BET’s six-hour miniseries Madiba that premieres next month tells the story of Nelson Mandela, played by Laurence Fishburne, and other leaders of the African National Congress who fought alongside him in the multi-racial, multi-national movement that led to the end of South African apartheid and made Mandela a global icon.

On the decision to break up the series into three two-hour parts, executive producer Lance Samuels said today at TCA that the story of Mandela is so complex and huge, the length gave filmmakers a chance to “explore who Nelson Mandela was” as well as “the many people who surrounded him and made him them great man that he was.”

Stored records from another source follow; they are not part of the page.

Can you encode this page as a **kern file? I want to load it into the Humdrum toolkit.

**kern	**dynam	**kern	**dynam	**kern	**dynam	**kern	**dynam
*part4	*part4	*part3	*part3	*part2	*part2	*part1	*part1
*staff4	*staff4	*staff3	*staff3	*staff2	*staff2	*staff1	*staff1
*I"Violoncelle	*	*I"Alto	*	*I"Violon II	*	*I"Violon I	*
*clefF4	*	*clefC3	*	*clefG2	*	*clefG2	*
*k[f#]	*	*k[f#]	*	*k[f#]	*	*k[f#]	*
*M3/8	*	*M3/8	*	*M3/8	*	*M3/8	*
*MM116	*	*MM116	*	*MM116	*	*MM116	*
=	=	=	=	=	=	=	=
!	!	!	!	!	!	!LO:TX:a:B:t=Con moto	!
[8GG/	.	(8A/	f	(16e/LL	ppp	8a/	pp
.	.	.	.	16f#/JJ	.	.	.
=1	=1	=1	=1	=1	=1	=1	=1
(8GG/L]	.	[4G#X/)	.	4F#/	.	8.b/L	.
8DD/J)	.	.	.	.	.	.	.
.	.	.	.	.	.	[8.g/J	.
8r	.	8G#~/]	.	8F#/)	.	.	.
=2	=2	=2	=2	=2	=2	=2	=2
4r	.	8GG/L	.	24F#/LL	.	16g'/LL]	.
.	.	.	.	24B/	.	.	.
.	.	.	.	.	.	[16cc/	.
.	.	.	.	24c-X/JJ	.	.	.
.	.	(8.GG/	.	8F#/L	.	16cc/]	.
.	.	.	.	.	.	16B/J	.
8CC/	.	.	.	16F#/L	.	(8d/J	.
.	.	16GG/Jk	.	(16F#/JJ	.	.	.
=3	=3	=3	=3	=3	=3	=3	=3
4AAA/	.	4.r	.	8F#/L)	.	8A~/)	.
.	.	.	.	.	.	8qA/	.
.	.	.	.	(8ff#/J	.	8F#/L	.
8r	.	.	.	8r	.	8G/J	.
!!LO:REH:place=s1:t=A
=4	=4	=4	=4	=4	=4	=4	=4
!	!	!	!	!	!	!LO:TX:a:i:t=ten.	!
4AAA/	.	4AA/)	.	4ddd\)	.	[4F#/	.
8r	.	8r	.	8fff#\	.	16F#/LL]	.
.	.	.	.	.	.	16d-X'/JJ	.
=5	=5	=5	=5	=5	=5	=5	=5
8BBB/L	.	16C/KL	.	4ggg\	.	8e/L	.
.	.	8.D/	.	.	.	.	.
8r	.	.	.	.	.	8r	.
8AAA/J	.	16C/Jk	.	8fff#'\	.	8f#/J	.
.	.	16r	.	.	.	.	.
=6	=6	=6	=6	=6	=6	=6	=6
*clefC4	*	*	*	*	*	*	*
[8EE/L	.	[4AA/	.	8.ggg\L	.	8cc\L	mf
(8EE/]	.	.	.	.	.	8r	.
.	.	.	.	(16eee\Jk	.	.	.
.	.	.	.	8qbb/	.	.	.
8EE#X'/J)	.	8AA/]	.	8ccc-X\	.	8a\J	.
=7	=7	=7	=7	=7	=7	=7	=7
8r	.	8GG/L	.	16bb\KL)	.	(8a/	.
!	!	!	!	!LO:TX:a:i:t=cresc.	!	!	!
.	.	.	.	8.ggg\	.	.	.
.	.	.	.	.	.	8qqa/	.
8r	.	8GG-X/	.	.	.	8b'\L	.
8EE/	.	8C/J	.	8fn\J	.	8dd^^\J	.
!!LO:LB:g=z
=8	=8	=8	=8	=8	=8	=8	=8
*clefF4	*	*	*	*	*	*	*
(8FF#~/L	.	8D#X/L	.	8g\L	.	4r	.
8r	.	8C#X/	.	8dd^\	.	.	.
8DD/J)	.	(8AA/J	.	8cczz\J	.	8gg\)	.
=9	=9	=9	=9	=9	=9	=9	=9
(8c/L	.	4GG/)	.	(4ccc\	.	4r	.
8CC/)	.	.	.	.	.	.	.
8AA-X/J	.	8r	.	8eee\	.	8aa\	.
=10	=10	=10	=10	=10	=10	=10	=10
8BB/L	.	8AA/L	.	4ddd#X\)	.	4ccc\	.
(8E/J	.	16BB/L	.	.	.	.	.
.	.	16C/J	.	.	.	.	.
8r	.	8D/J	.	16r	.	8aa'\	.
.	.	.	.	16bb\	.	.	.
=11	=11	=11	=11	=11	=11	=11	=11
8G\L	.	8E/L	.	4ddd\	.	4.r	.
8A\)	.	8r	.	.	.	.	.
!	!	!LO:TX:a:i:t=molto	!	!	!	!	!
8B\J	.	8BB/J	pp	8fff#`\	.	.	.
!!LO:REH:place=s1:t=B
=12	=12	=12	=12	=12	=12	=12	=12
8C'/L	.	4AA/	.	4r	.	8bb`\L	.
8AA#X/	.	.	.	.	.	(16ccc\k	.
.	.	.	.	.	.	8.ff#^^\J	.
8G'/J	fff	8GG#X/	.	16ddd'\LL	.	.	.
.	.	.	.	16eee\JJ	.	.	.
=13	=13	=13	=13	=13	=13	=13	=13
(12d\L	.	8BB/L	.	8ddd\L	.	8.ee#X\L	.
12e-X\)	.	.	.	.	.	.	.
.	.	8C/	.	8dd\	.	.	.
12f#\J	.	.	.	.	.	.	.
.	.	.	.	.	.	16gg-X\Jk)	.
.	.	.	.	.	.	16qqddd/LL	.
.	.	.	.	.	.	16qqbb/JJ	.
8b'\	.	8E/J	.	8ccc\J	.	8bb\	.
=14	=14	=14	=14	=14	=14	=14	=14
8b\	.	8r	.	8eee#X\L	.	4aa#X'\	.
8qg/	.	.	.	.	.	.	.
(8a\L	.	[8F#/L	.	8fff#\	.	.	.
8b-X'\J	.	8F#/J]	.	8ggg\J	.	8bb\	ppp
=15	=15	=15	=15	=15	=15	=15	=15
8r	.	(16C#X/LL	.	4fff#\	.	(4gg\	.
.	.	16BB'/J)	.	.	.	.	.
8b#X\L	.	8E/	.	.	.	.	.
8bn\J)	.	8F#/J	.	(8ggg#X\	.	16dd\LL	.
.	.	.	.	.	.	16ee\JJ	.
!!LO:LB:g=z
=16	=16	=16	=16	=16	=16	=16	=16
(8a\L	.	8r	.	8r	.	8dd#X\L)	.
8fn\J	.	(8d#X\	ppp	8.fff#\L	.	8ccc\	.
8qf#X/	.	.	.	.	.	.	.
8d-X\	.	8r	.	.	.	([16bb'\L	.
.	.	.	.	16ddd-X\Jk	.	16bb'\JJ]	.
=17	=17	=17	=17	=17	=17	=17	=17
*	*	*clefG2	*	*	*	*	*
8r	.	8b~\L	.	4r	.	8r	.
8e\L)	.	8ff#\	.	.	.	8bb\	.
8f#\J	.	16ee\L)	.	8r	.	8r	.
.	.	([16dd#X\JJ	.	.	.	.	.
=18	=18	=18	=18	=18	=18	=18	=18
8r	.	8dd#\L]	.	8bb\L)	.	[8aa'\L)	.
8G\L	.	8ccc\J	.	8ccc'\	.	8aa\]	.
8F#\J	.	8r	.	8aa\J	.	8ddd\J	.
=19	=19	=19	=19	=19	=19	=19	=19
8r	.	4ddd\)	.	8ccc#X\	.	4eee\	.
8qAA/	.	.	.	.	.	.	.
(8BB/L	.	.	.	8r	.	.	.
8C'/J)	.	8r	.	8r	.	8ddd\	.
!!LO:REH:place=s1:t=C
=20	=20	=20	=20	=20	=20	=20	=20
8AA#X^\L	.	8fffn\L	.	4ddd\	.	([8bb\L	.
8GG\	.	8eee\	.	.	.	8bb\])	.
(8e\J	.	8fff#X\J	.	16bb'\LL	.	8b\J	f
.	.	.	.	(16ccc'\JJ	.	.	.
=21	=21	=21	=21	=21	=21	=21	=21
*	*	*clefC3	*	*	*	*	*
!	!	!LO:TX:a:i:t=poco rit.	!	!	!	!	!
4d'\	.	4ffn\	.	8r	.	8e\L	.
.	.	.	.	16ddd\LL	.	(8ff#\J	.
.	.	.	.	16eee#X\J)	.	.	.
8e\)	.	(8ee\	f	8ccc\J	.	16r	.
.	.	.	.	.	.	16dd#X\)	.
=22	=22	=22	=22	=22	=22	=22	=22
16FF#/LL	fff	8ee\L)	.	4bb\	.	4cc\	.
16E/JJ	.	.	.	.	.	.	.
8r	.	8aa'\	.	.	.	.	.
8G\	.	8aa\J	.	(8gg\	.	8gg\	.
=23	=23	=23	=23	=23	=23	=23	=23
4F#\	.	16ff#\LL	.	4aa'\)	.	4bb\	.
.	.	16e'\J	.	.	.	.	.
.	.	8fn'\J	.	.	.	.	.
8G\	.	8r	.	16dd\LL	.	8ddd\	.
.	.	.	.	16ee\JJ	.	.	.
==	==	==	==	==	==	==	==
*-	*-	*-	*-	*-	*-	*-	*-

Added executive producer/director Kevin Hooks: “The six hours really gave us an opportunity to explore what the movement was about. Obviously Nelson was at the center. I really saw it and approached it as a three-part love story, that Nelson was the love of his nation.” He added, “People will really get to know the sort of love affair in the relationship that Nelson had with the people around him…that was something we looked at as an opportunity to expand upon and tell the story of some of the lesser-known people.”

Fishburne spent two weeks in South Africa meeting people who worked closely with Mandela, in preparation for the role. “Shooting where all this history happen…you could feel the energy of what transpired in the country.”

BET is set to debut the series February 1 timed to the beginning of Black History Month.